A couple months ago they moved to Visible because they couldn’t get reception at their new home. They like it so far.
I looked into Visible for us but decided against it since there’s no way to reach customer service except via online chat — no phone number to call. If your problem is the phone itself there’s a good chance you can’t chat on it.
PureTalk is actually ATT
Thanks for that explanation. I didn’t know there was a name for that, i. e., “MVNO”. As I posted above, that happened to my brother when he went to Pure Talk or Straight Talk. If the Verizon towers had too many VZ users, my bro was “sucking hind tit” and service was crappy or even non-existent at times.
All cell towers have essentially the same priority list for connected devices/users.
When the tower gets busy, be it maxing out data transfer or the number of voice conversations, this is the order in which they throttle (reduce connection speed or quality) or just kick users off. Please note that 911 calls are given absolute priority at the expense of all non-emergency callers/bandwidth and do not fall into these categories.
Order in which users get booted:
1. Roaming users from other carriers - all major carriers have roaming agreements with each other though not all phones can talk to all networks. “Not our users, go bother your own carrier.”

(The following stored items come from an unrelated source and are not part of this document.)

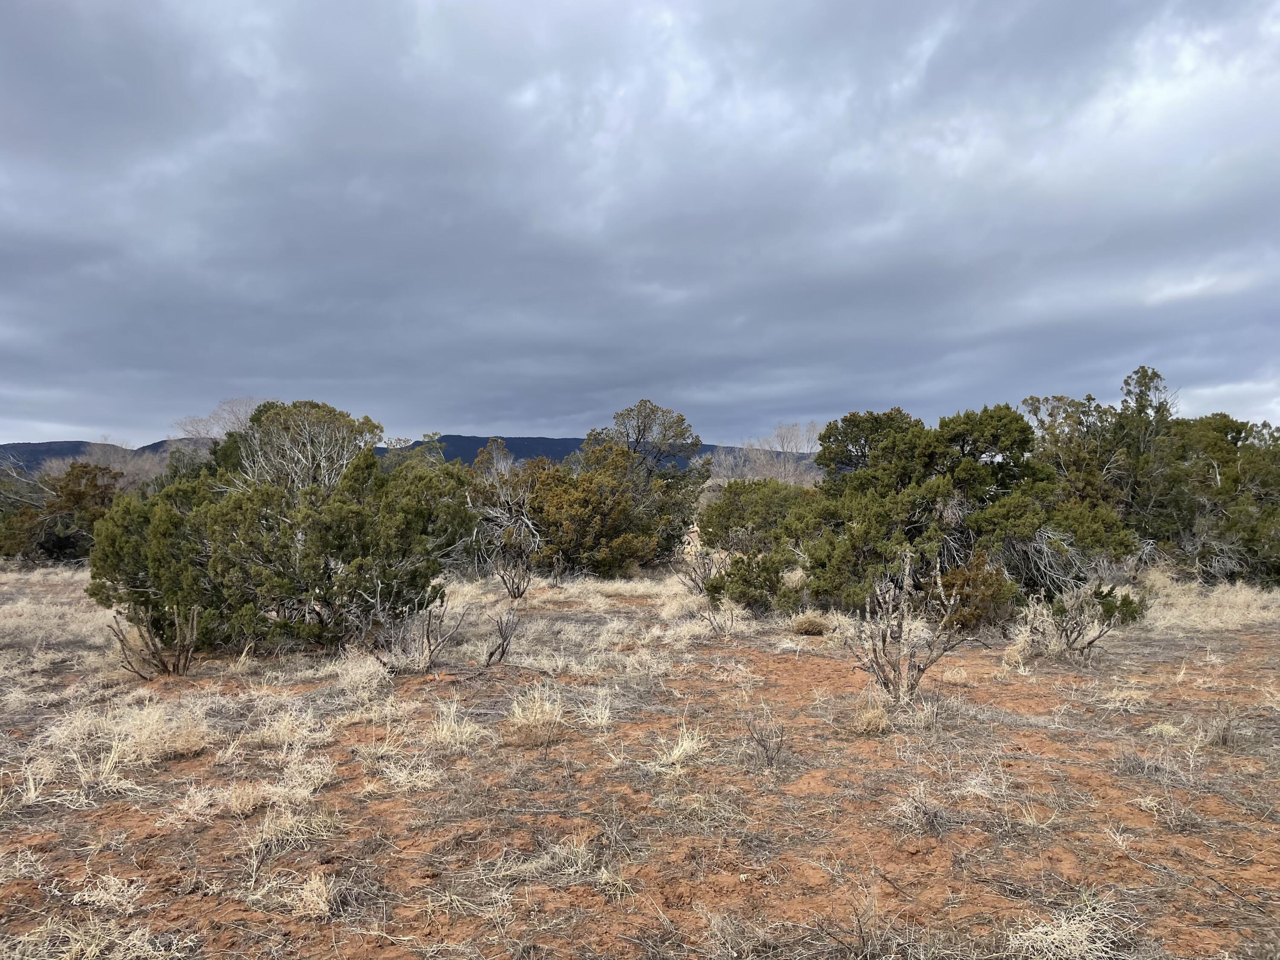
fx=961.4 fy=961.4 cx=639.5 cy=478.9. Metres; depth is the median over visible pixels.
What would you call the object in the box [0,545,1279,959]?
dirt ground
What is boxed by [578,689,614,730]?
grass tuft
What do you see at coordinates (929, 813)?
dry grass
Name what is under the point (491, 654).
shrub
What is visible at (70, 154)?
sky
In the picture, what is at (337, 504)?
juniper tree
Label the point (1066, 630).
shrub
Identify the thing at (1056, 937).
dry grass
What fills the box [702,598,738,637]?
dry shrub
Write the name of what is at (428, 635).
bare shrub
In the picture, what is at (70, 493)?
shrub
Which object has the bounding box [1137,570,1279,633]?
dry grass
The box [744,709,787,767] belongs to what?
shrub
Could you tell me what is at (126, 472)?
bare tree
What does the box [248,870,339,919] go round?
grass tuft
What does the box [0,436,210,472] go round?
hill
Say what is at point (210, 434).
bare tree
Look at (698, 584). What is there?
shrub
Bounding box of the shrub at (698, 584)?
[672,540,720,592]
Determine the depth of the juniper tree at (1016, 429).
12.12 m
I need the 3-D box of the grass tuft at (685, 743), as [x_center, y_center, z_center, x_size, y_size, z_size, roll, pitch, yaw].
[0.249,1.634,5.948,0.473,0.237,0.500,0,-1,43]
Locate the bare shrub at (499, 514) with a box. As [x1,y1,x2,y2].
[465,442,541,592]
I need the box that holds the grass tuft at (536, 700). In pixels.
[503,685,565,741]
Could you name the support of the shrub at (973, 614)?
on the dirt ground at (555, 751)
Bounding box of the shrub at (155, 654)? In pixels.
[106,600,203,677]
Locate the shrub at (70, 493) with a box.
[0,461,123,563]
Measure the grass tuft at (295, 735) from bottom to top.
0.237 m
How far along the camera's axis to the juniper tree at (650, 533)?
18.25 m
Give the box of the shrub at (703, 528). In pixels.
[696,478,820,611]
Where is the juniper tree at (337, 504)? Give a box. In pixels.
[89,401,469,660]
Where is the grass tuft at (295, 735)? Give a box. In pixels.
[245,706,325,749]
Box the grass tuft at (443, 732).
[424,699,484,747]
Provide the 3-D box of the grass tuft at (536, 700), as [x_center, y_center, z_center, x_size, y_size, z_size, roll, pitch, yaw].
[-0.739,1.618,6.734,0.575,0.337,0.626,0,0,-1]
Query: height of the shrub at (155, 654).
0.817 m
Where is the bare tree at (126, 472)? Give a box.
[76,442,171,492]
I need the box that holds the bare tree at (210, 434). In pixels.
[167,396,259,474]
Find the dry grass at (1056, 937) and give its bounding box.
[1004,894,1130,959]
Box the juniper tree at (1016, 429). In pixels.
[783,398,1139,622]
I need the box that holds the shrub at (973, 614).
[936,556,1019,631]
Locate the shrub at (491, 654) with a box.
[481,608,521,666]
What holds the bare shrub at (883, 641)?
on the dirt ground at (555, 751)
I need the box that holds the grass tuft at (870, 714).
[850,696,894,733]
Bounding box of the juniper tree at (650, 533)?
[518,404,710,578]
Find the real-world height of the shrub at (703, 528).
1.935 m
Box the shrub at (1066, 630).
[1029,583,1145,658]
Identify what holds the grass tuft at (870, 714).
on the dirt ground at (555, 751)
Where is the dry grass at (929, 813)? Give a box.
[892,782,950,834]
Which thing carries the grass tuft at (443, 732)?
on the dirt ground at (555, 751)
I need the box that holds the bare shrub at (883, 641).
[845,551,965,704]
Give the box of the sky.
[0,0,1279,450]
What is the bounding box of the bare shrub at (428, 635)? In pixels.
[365,583,462,673]
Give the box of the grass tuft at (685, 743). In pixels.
[654,723,708,770]
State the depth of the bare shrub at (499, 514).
16.61 m

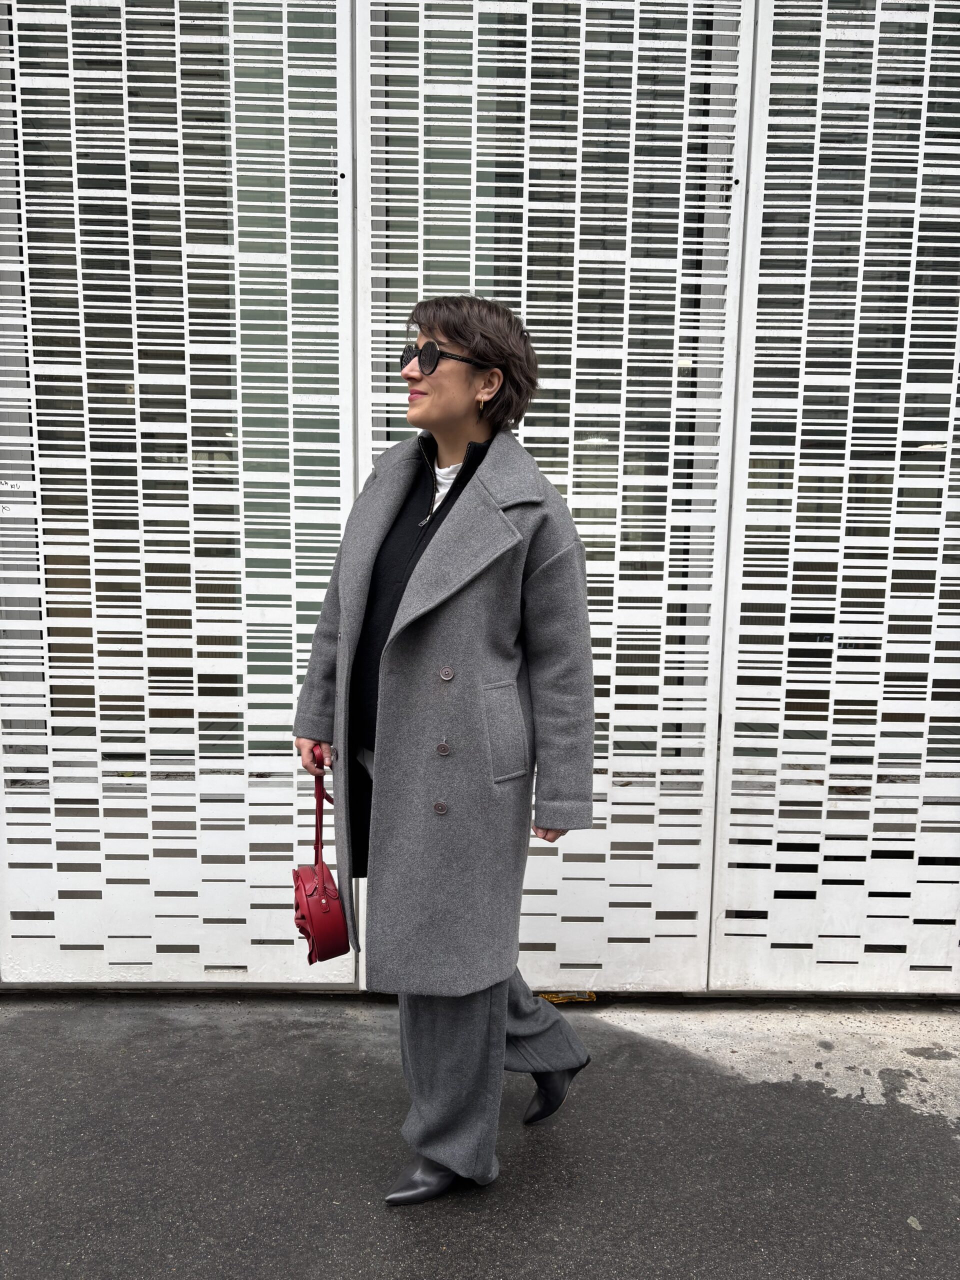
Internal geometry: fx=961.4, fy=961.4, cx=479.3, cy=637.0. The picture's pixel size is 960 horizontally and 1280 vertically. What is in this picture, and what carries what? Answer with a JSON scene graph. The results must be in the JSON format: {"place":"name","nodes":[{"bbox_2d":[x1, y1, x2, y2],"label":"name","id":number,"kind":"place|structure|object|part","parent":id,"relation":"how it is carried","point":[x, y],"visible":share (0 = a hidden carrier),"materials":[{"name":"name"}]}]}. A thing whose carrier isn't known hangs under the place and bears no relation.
{"place":"outdoors","nodes":[
{"label":"outdoors","id":0,"kind":"place"},
{"bbox_2d":[0,994,959,1279],"label":"pavement","id":1,"kind":"structure","parent":0,"point":[17,1025],"materials":[{"name":"grey asphalt"}]},
{"bbox_2d":[292,297,596,1210],"label":"woman","id":2,"kind":"object","parent":1,"relation":"on","point":[465,391],"visible":0.91},
{"bbox_2d":[293,768,350,963],"label":"handbag","id":3,"kind":"object","parent":2,"relation":"in","point":[333,899],"visible":0.77,"materials":[{"name":"red leather"}]},
{"label":"strap","id":4,"kind":"part","parent":3,"relation":"part of","materials":[{"name":"red leather"}]},
{"bbox_2d":[535,990,596,1003],"label":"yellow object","id":5,"kind":"object","parent":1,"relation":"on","point":[555,998],"visible":0.53,"materials":[{"name":"yellow"}]},
{"bbox_2d":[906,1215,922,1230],"label":"leaf","id":6,"kind":"object","parent":1,"relation":"on","point":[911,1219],"visible":0.84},
{"bbox_2d":[0,0,959,998],"label":"building","id":7,"kind":"structure","parent":0,"point":[349,176],"materials":[{"name":"white metal"}]},
{"bbox_2d":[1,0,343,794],"label":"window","id":8,"kind":"structure","parent":7,"relation":"in","point":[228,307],"materials":[{"name":"glass"}]},
{"bbox_2d":[0,0,353,985],"label":"lattice panel","id":9,"kind":"object","parent":7,"relation":"attached to","point":[243,964],"visible":0.93,"materials":[{"name":"white metal"}]},
{"bbox_2d":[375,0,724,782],"label":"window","id":10,"kind":"structure","parent":7,"relation":"in","point":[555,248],"materials":[{"name":"glass"}]},
{"bbox_2d":[358,0,747,993],"label":"lattice screen","id":11,"kind":"object","parent":7,"relation":"attached to","point":[568,496],"visible":0.66,"materials":[{"name":"white metal"}]},
{"bbox_2d":[713,0,959,995],"label":"lattice panel","id":12,"kind":"object","parent":7,"relation":"attached to","point":[816,33],"visible":0.96,"materials":[{"name":"white metal"}]}
]}

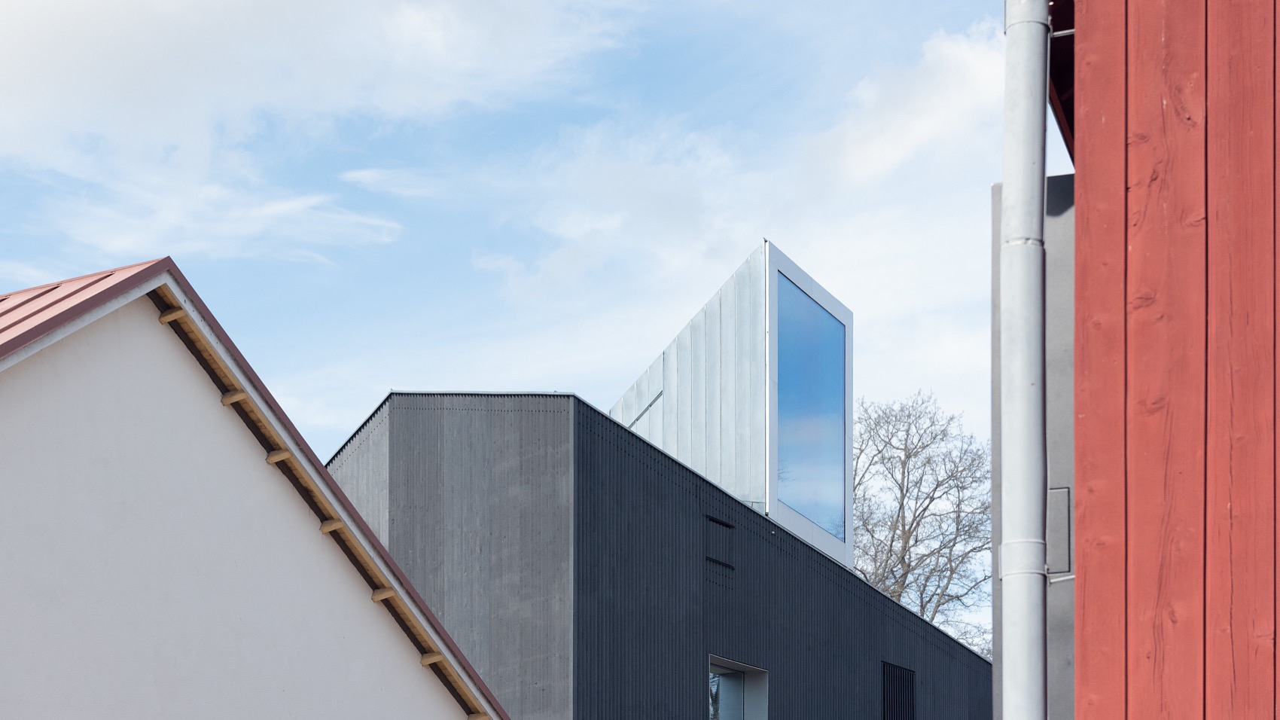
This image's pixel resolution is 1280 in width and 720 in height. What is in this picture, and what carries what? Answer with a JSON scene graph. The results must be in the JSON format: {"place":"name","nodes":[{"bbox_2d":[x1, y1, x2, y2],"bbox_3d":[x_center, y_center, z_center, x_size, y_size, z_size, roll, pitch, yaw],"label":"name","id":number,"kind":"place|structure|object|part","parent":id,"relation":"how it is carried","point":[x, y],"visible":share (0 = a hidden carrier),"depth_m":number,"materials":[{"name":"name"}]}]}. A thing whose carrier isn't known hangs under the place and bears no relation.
{"place":"outdoors","nodes":[
{"label":"outdoors","id":0,"kind":"place"},
{"bbox_2d":[0,258,504,719],"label":"white building","id":1,"kind":"structure","parent":0,"point":[3,636],"depth_m":9.92,"materials":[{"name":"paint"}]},
{"bbox_2d":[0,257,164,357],"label":"metal roof","id":2,"kind":"structure","parent":1,"relation":"on","point":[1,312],"depth_m":9.49,"materials":[{"name":"red metal"}]},
{"bbox_2d":[0,0,634,266],"label":"cloud","id":3,"kind":"structure","parent":0,"point":[14,47],"materials":[{"name":"white"}]},
{"bbox_2d":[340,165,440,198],"label":"cloud","id":4,"kind":"structure","parent":0,"point":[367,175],"materials":[{"name":"white"}]},
{"bbox_2d":[0,0,1057,657],"label":"sky","id":5,"kind":"structure","parent":0,"point":[376,385],"materials":[{"name":"blue"}]},
{"bbox_2d":[325,231,990,719],"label":"dark building","id":6,"kind":"structure","parent":0,"point":[408,467],"depth_m":18.81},
{"bbox_2d":[704,513,734,568],"bbox_3d":[0.755,-2.359,19.480,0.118,0.491,0.521,-1,-2,23],"label":"vent","id":7,"kind":"object","parent":6,"relation":"in","point":[729,526],"visible":0.96,"depth_m":19.48,"materials":[{"name":"black metal"}]},
{"bbox_2d":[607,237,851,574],"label":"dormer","id":8,"kind":"structure","parent":6,"relation":"on","point":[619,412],"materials":[{"name":"silver metal"}]},
{"bbox_2d":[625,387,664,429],"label":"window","id":9,"kind":"structure","parent":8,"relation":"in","point":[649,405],"depth_m":22.11,"materials":[{"name":"metal"}]},
{"bbox_2d":[765,242,853,567],"bbox_3d":[1.837,-4.139,22.365,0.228,3.153,2.146,-1,-2,23],"label":"window","id":10,"kind":"structure","parent":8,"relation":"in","point":[845,389],"depth_m":22.29,"materials":[{"name":"blue glass"}]},
{"bbox_2d":[707,654,768,719],"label":"window","id":11,"kind":"structure","parent":6,"relation":"in","point":[742,707],"depth_m":19.88,"materials":[{"name":"glass"}]},
{"bbox_2d":[880,660,915,719],"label":"vent","id":12,"kind":"structure","parent":6,"relation":"in","point":[890,677],"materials":[{"name":"black metal"}]},
{"bbox_2d":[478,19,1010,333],"label":"cloud","id":13,"kind":"structure","parent":0,"point":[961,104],"materials":[{"name":"white"}]},
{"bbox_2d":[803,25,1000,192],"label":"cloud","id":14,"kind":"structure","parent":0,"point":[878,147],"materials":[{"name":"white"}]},
{"bbox_2d":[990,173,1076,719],"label":"gray wall","id":15,"kind":"structure","parent":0,"point":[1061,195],"depth_m":6.71,"materials":[{"name":"grey"}]},
{"bbox_2d":[1046,484,1071,574],"bbox_3d":[1.295,-0.815,6.383,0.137,0.296,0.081,-1,-2,23],"label":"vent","id":16,"kind":"object","parent":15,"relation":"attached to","point":[1063,495],"visible":0.55,"depth_m":6.35,"materials":[{"name":"grey metal"}]},
{"bbox_2d":[1062,0,1279,719],"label":"red building","id":17,"kind":"structure","parent":0,"point":[1089,579],"depth_m":4.92,"materials":[{"name":"red"}]},
{"bbox_2d":[998,0,1054,719],"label":"drainpipe","id":18,"kind":"object","parent":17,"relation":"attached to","point":[1031,382],"visible":0.97,"depth_m":5.31,"materials":[{"name":"grey metal"}]},
{"label":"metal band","id":19,"kind":"part","parent":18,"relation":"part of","materials":[{"name":"metal"}]},
{"bbox_2d":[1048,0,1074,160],"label":"roof eave","id":20,"kind":"object","parent":17,"relation":"attached to","point":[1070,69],"visible":0.28,"depth_m":6.58,"materials":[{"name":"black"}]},
{"label":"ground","id":21,"kind":"structure","parent":0},
{"bbox_2d":[852,390,992,655],"bbox_3d":[5.971,-2.426,45.581,7.066,13.744,6.823,-1,-2,40],"label":"bare tree","id":22,"kind":"object","parent":21,"relation":"on","point":[922,608],"visible":0.54,"depth_m":44.65,"materials":[{"name":"plant"}]}
]}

2. MVNO users. “Technically not our direct users, not our problem.”
3. Prepaid users of the carrier. “You are our direct customers, but you pay us the least. We will make a best effort to keep you connected, but you come in second to...”
4. Postpaid users of the carrier. These people pay the most and get the highest ‘normal’ priority. They are only kicked or throttled in this scenario for 911 calls and first responder use.
We switched over a year ago from Verizon and have been delighted!